The first time I went to the mikvah it was before my wedding. I am a Reform Jew and mikvah was not really on my radar until preparing for my wedding as a rabbinical student (with a newfound awareness of all kinds of rituals). With my mother and other important women in my life blessing me, I immersed in a beautiful mikvah in Pittsburgh and never imagined I would do so again. Years later, I considered immersing as part of my pregnancy journey but hesitated because there was no mikvah in Atlanta where I felt I could go anonymously and comfortably as a rabbi in the community.

In November 2015, we opened MACoM: Metro Atlanta Community Mikvah, a mikvah designed to be welcoming and inclusive of our diverse Jewish community.  I am on the board, a committee or two, and the clergy advisory group, so I knew most of the inner workings of this mikvah. However while I thought I might want to use it occasionally, I never thought about becoming a regular user: until I finally went and discovered this was the ritual I did not know I needed.

I would ask my fellow parents, particularly of young children, this question: When is the last time you heard silence? Our lives are constant refrains of "Mommy" and "Daddy," phone calls, bedtime stories, questions, requests. Even the night isn't silent with the white noise of the baby monitor.

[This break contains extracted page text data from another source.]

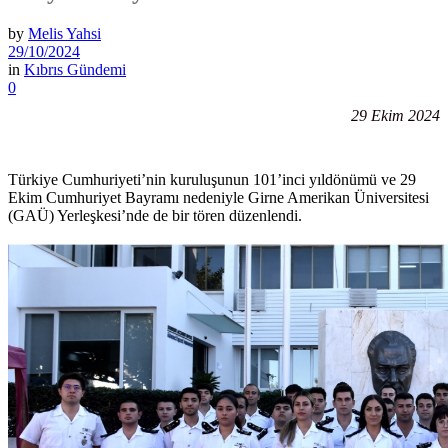
by
Melis Yahsi
29/10/2024
in
Kıbrıs Gündemi
0
29 Ekim 2024
Türkiye Cumhuriyeti’nin kuruluşunun 101’inci yıldönümü ve 29
Ekim Cumhuriyet Bayramı nedeniyle Girne Amerikan Üniversitesi
(GAÜ) Yerleşkesi’nde de bir tören düzenlendi.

When I went into the mikvah, it was silent. There were no requests, no questions, no calls...just silence. It was disturbing for one moment and then completely soothing. As I went under the water, time slowed down and everything paused.

As parents, there is the feeling that the days are long but the weeks, months, and years are short. We have milestone transitions such as the start of a new school year or a birthday. The day-to-day rushes past with the sweet moments that seem memorable until they are replaced by the next.

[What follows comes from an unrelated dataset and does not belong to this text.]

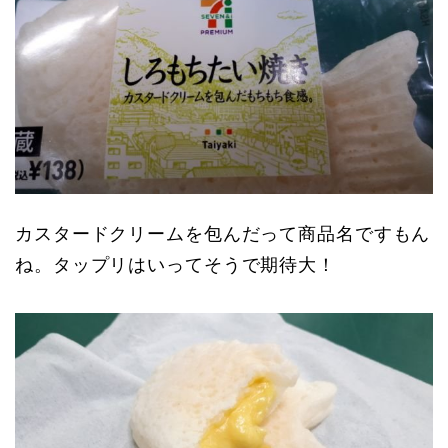
カスタードクリームを包んだって商品名ですもん
ね。タップリはいってそうで期待大！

Mikvah offers parents--both men and women--an opportunity to pause. Much like the havdalah ceremony at the end of Shabbat, we draw out the time into a meaningful ritual transition. The preparations for the mikvah slow us down, the immersion in a quiet pool invites us to be still with our thoughts. We can make the mikvah experience an opportunity to think about the past month and intentionally go into the next one, reflecting on our many roles, joys, and challenges in the frame of Jewish ritual. Whether going monthly or in another increment of time, we can take a deep breath and emerge renewed, ready to enter back into the noise and see what comes next.